Chicagoland Skydiving Center
Rochelle, Illinois
June 14, 2013
Page One
I am terrified of heights so of course at some point I had to jump
out of a plane. Really despite my natural fears I have wanted to take
the leap out of a perfectly good plane since I was a kid. "A life
lived in fear is a life half lived" are the words that I live by so throughout
my time here I have faced my fears, told them off with some colorful metaphors
and kept living my life for myself instead of my fears. Why let fear
get in the way of crossing off skydiving off of my bucket list.

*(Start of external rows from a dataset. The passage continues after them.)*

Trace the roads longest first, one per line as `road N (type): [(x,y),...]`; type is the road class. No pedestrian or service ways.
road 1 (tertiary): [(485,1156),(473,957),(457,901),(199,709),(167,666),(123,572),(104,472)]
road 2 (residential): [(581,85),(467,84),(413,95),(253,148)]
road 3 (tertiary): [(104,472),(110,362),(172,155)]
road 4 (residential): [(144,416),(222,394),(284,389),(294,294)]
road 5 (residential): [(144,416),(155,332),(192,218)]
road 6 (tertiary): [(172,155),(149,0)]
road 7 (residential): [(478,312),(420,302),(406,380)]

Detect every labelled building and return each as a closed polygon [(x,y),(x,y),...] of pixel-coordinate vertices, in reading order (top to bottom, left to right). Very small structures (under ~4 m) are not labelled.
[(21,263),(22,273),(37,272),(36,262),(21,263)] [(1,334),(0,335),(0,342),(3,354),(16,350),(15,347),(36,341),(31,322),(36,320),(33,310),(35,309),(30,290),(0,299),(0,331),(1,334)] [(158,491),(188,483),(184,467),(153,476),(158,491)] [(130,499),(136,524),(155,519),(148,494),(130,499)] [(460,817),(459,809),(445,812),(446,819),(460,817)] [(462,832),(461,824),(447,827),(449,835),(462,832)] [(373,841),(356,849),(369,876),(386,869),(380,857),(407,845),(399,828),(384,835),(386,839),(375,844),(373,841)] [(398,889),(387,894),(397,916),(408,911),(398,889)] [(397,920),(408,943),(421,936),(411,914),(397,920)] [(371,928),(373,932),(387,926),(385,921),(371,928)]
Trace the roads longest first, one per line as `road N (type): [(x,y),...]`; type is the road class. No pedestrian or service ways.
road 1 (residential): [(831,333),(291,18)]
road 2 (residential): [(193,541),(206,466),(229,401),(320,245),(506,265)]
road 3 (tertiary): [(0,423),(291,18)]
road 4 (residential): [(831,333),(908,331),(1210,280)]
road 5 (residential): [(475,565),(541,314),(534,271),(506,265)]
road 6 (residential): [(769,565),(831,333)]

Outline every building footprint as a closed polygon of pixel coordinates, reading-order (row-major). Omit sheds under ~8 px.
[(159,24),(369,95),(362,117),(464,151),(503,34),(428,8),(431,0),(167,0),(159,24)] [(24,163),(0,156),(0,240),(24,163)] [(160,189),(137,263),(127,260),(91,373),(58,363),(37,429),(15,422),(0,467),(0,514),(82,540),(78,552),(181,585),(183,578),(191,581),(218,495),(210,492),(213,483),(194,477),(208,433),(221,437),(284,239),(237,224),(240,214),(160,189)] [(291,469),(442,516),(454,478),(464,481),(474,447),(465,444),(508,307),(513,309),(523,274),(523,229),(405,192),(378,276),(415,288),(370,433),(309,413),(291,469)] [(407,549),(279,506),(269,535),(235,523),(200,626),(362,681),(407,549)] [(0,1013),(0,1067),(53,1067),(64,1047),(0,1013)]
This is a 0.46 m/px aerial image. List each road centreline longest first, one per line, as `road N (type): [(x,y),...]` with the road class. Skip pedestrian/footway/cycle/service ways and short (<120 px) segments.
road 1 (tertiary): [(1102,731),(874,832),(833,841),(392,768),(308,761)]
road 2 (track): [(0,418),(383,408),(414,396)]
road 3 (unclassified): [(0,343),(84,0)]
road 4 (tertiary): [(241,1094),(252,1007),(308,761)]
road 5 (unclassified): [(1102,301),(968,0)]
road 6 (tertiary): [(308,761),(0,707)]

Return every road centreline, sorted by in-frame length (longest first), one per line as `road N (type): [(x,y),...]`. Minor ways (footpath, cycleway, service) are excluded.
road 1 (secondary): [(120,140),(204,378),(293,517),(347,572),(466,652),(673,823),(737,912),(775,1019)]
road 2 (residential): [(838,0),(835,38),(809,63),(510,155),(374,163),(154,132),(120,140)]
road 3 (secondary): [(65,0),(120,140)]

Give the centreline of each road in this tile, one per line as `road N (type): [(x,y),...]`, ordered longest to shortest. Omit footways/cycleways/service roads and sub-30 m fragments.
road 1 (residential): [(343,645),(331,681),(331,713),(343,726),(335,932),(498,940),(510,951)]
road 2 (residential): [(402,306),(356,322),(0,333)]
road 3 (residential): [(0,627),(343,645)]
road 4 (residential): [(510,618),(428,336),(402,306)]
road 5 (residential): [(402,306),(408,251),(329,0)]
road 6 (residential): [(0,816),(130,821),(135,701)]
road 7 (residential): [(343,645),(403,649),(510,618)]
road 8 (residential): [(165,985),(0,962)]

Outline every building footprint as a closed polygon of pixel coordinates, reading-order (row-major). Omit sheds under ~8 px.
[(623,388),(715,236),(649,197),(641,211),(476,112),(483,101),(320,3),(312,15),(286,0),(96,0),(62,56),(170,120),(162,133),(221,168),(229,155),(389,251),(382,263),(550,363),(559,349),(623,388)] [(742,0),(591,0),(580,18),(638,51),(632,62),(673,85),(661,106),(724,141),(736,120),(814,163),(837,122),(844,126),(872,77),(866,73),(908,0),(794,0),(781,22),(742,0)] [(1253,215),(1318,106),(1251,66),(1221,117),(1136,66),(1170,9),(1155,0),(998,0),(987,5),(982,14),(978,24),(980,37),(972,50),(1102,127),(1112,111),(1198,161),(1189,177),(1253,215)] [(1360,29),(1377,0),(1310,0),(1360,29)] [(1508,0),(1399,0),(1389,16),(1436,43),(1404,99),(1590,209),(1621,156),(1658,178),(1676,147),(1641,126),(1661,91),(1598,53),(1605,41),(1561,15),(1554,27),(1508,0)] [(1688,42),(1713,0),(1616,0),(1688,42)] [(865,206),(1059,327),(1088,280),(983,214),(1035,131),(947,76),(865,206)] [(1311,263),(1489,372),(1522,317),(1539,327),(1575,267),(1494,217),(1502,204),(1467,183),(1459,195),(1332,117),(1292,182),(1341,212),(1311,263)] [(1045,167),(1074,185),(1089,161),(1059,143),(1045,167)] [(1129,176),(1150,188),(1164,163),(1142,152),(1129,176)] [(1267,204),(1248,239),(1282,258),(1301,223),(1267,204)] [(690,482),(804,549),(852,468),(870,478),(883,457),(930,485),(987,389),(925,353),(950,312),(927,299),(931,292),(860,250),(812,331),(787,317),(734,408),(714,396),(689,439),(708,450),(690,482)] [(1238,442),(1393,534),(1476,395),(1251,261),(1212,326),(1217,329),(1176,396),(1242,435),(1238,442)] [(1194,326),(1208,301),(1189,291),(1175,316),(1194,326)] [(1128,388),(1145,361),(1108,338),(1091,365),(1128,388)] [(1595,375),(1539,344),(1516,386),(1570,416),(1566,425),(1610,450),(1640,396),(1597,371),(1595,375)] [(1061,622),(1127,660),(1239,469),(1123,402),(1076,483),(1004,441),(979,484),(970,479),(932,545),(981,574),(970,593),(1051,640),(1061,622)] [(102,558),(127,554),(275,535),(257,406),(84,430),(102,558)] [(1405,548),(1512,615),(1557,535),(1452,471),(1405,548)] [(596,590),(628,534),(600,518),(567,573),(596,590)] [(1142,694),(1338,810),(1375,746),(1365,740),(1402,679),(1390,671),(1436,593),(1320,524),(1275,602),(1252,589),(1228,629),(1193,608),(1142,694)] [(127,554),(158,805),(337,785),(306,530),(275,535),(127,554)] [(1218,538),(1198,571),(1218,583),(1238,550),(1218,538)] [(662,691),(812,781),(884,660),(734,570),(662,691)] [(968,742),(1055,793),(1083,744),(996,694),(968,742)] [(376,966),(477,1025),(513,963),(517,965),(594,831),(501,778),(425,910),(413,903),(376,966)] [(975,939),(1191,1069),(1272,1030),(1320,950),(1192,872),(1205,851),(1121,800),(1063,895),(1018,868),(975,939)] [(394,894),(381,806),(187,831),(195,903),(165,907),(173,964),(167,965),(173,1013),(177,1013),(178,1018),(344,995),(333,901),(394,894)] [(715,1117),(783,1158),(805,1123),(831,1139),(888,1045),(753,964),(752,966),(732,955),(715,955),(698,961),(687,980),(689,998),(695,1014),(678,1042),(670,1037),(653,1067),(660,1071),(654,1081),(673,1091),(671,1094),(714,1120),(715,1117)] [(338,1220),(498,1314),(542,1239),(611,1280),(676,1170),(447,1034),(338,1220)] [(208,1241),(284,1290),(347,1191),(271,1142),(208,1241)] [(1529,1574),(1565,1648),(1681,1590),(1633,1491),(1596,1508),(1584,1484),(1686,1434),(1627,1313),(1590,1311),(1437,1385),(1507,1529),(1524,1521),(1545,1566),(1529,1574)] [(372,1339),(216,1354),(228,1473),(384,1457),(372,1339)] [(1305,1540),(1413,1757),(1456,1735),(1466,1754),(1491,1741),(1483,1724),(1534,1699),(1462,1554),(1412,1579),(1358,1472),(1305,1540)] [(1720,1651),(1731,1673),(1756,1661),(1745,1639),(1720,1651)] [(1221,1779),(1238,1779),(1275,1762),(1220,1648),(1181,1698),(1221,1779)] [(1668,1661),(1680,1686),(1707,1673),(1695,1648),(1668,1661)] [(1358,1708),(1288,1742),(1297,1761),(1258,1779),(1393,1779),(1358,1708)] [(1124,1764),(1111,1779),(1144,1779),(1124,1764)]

Oh just a side note. If you think that signing all of the paperwork
for a mortgage was a bit much then go skydiving. I swear I had to
initial or sign my name at least eighty times on paperwork stating that
I was doing this of my own free will and that me or my estate would not
sue anyone even vaguely involved in skydiving, the plane, the airport, the
State of Illinois, the United States of America or the Chicagoland Skydiving
Center.
My little brother Kevin first jumped two years ago and since then he has
pestering me to jump with him. I have to admit that a bit of fear
kept me from agreeing but eventually I said yes and we booked our jump.
We went to the Chicagoland Skydiving Center which really isn't in what I'd
call in the "Chicagoland area" way out in Rochelle, IL. The reason
you can't jump closer to the city is all of that well traveled airspace
above it is heavily regulated and out in rural Rochelle the Chicagoland
Skydiving Center has the freedom and room to work with.
Carrie came with us on this one as she had to be there if I jumped.
Something about wanting to make sure to give me one last kiss in case I
didn't survive.
Here is the perfectly good airplane that I was going to jump out of.
Here's Kevin and his instructor. Both of us were tandem jumping which
means that we are along for the ride that the instructors at the Chicagoland
Skydiving Center was giving. Kevin and I each had a harness but no
parachute. The instructors have those. After getting to
altitude we'd be attached to our instructor (and more importantly his chute)
before taking the dive out of the plane.